Second pic - the bubble counter. You line from the tank goes into one of the connections, the second connection (one with the 90 degree bend) goes out into your reactor. The liquid inside the bubble counter can be water or specialized bubble counter liquid, which is basically mineral oil. The water will evaporate and require re-filling every 2-3 weeks, the mineral oil will never need re-filling. Your personal choice.

Third pic - can't tell what it is, though might be a diffuser. If it's a diffuser, it will attach to the inside of your tank via a suction cup. You would feed the CO2 line into the diffuser and you would see a bunch of mini bubbles coming from the diffuser. Diffusers should be placed so that the outflow from your filiter will cause the bubbles to spread throughout the tank as much as possible.

Fourth pic - can't make it out.


----------



## Dewmazz (Sep 6, 2005)

Ditto on the fourth pic. It appears to be the semi-auto co2 kit from Drs. Foster & Smith (I bought the kit ~2 weeks ago) minus the timer. Here's the information provided by their website for help and set-up instructions:


Semi-Automatic CO2 System

This system will help your plants grow and flourish by replenishing CO2 levels in your planted freshwater aquarium. CO2 will also help stabilize pH in your aquarium. Therefore, it is crucial to maintain the proper CO2 levels. Factors controlling the pH level in your aquarium include the amount of minerals present in the aquarium water (alkalinity) and the concentration of CO2 (acidity). Excess CO2 levels can lower the pH level dramatically and severely stress your fish. By adding an appropriate amount of CO2 to your aquarium (a level which you must determine by regularly monitoring water parameters), this system helps stabilize your water pH. If you achieve the desired CO2 level but your pH remains high, you can reduce the alkalinity by performing small water changes using mineral-free water that has been purified by reverse osmosis or distillation. 

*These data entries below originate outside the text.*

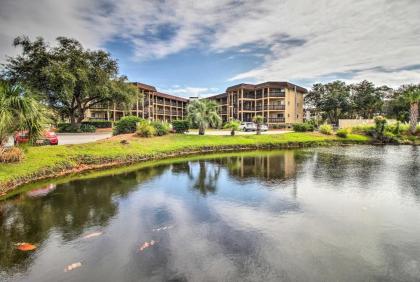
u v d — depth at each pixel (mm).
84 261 4484
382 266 4387
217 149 21812
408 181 10500
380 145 28203
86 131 31234
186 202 7738
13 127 10148
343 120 41812
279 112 52281
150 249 4895
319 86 60250
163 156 17734
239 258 4598
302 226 5996
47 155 12508
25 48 26469
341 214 6773
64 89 25703
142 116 52125
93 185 9711
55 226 5938
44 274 4129
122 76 34562
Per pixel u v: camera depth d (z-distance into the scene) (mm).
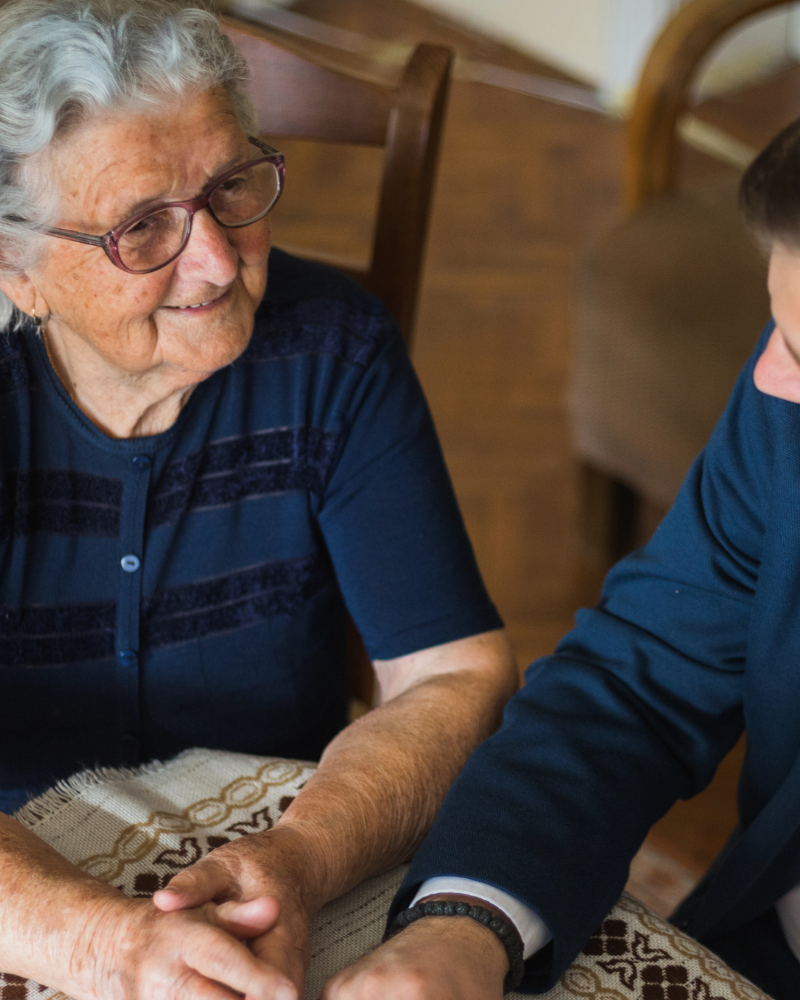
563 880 796
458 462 2729
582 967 794
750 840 907
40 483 991
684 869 1810
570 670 928
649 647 921
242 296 918
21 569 1001
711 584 896
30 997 769
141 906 761
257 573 1075
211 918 755
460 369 3027
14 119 795
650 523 2566
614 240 2264
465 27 4945
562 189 3889
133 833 858
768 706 880
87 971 747
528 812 829
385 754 936
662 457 2189
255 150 912
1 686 1040
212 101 832
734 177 2500
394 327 1079
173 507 1021
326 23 4930
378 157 3965
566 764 862
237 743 1144
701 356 2070
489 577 2414
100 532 1011
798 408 824
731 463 882
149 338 894
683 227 2271
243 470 1036
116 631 1042
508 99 4461
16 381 965
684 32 2213
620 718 898
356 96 1157
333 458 1047
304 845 830
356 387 1042
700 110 4328
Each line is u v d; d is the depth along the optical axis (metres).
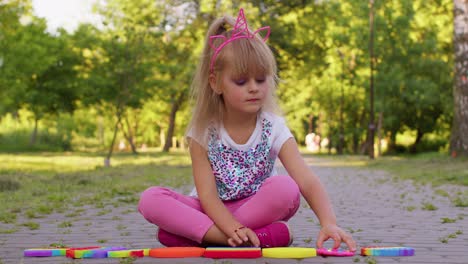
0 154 27.84
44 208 6.32
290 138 3.37
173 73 31.86
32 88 31.22
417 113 31.23
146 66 29.33
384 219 5.57
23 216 5.84
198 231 3.16
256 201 3.21
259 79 3.13
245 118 3.30
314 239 4.29
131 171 14.77
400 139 37.69
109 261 3.13
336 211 6.33
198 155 3.30
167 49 32.97
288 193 3.17
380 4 27.14
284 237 3.25
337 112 37.06
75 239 4.32
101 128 54.78
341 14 29.97
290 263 2.99
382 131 33.84
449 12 28.19
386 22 26.75
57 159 23.05
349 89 33.41
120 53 26.31
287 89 40.59
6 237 4.41
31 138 40.53
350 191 9.18
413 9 27.30
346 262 3.07
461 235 4.44
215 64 3.17
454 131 18.39
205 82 3.29
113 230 4.83
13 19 21.84
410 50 26.73
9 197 7.65
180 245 3.31
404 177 12.26
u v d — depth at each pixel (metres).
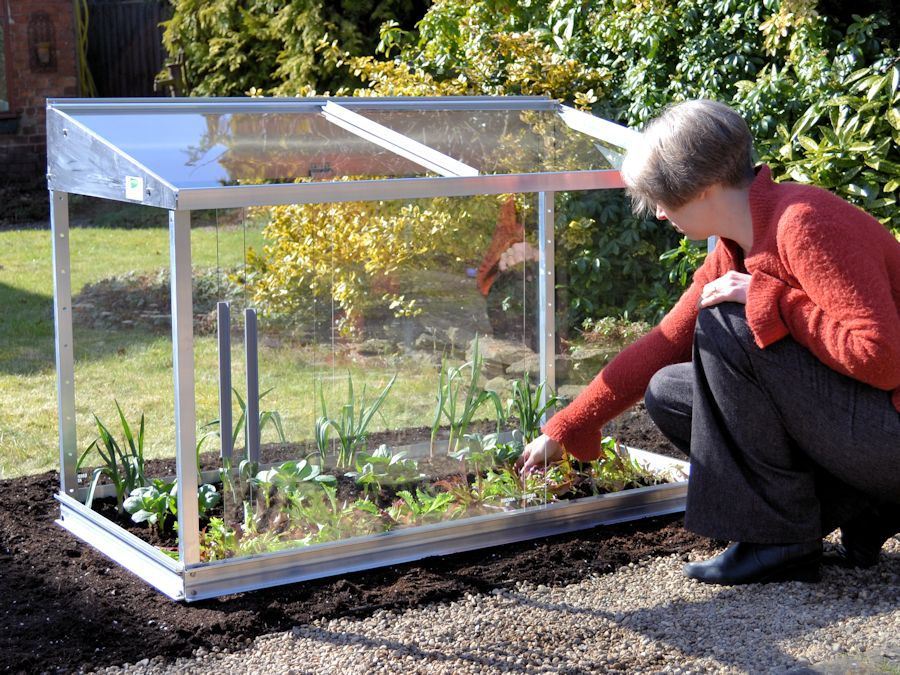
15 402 4.95
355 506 2.96
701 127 2.56
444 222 3.03
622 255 3.44
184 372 2.65
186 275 2.61
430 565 2.96
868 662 2.33
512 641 2.48
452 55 6.34
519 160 3.48
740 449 2.71
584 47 6.01
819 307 2.47
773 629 2.53
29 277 7.59
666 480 3.48
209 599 2.72
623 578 2.88
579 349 3.42
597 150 3.52
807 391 2.55
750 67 5.17
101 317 3.10
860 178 4.38
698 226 2.70
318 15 10.12
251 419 2.78
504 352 3.25
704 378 2.73
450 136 3.65
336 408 2.91
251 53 10.91
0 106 11.33
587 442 3.05
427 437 3.10
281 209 2.73
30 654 2.42
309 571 2.86
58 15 11.45
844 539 2.93
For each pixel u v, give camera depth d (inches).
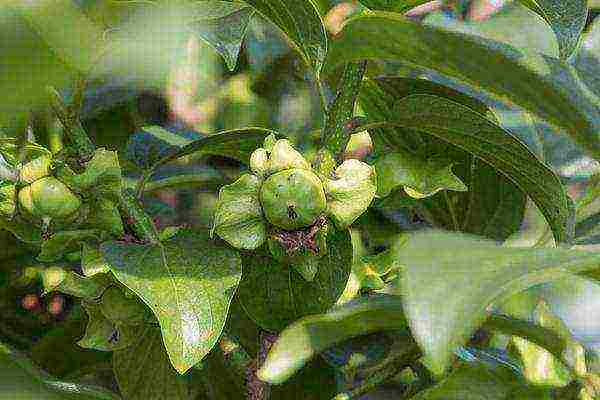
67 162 22.2
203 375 26.8
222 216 21.2
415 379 27.0
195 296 20.1
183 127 33.2
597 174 27.1
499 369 21.7
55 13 16.2
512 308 23.3
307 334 19.5
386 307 19.3
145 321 22.5
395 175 23.9
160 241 21.1
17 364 21.6
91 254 21.8
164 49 22.9
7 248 29.9
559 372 22.2
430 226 28.1
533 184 22.8
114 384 29.7
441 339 15.1
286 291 22.5
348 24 20.3
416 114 22.7
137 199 24.0
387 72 28.2
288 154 21.4
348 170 21.6
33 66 16.0
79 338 27.4
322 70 21.6
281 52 33.6
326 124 23.0
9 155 21.8
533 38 28.1
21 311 30.9
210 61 33.0
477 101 25.3
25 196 21.6
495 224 26.9
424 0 22.6
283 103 33.9
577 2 21.0
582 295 25.6
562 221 22.8
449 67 20.5
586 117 20.7
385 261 23.6
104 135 31.4
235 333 26.1
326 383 26.7
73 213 21.7
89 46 16.7
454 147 24.9
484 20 28.8
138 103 32.9
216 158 32.6
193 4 22.4
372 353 26.6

Please note: Because light is integral to photosynthesis and the creation of oxygen, your plants will stop using CO2 when aquarium lights turn off. Instead, they will start producing CO2. To avoid harmful CO2 overdose and harmful drop in pH levels, do not add CO2 to your aquarium when aquarium lights are off. 

System components: 

CO2 regulator with solenoid 
CO2 glass diffuser 
20 feet of flexible silicone CO2 tubing 
Bubble counter w/built-in check valve 
Timer

Additional tools/supplies you'll need: 

CO2 tank and plastic washer 
Adjustable wrench 
Scissors 
Tape measure 
Test kit 
Light timer (if your aquarium light cycle isn't already controlled by a timer)
If you need assistance with system assembly or use, please feel free to contact our Aquatic Technicians at 1-800-443-1160. 

Directions: 

Putting your system together: 

Obtain a 5 lb. CO2 bottle from a local vendor such as a welding supply company. You can also contact your local fire station for information on obtaining a CO2 bottle. Before tightening the CO2 pressure regulator onto your CO2 bottle, install a plastic washer to help ensure a leakproof connection. Connect the pressure regulator and bottle as tightly as possible to avoid a sudden (and potentially startling) disconnection. 
Adjust the needle valve to the "off" position. 
Carefully open the bubble counter and fill 1/3 of the counter tube with fresh water, making sure that the open end of the rigid tubing inside the larger tube is submerged. Be sure the bubble counter o-ring and the top of the large counter tube stay dry when you replace the top on the bubble counter. Otherwise, the counter will not be CO2 tight. 
Use the bubble counter mounting bracket to attach the bubble counter to the side of aquarium or a wall near the aquarium for easy visibility. 
Cut a length of tubing to connect the CO2 needle valve and the bubble counter. Measure the distance between them to determine the correct length (add a few inches to your measurement to ensure a proper fit and connection). 
To connect the silicone tubing to the output of the CO2 needle valve, remove the compression nut, insert tubing through the nut and onto the output nipple, then tighten the compression nut back onto the output to lock it in place. Next, attach the other end of the silicone tubing to the input side of bubble counter (the shorter of the two nozzles on the bubble counter - the one with rigid tubing extending into the counter). 
You will now need another length of flexible tubing to connect the bubble counter and the CO2 diffuser. Do not cut tubing until you've selected the ideal location for the diffuser in your aquarium. Please note: The glass diffuser is VERY FRAGILE, and must be handled with great care. 
Place the diffuser in a location in your aquarium with moderate water flow. Try to keep the diffuser low in your aquarium to maximize CO2 saturation. 
Once you've selected the right spot for your diffuser, cut a length of tubing accordingly. Then, attach the one end of the tubing to the output side of bubble counter (output also includes the check valve), and the other end to the glass CO2 diffuser.
Setting your system timer: 

Please note: If your aquarium lights aren't already on a timer, we recommend adding one so your light cycle and CO2 system cycle occur simultaneously. 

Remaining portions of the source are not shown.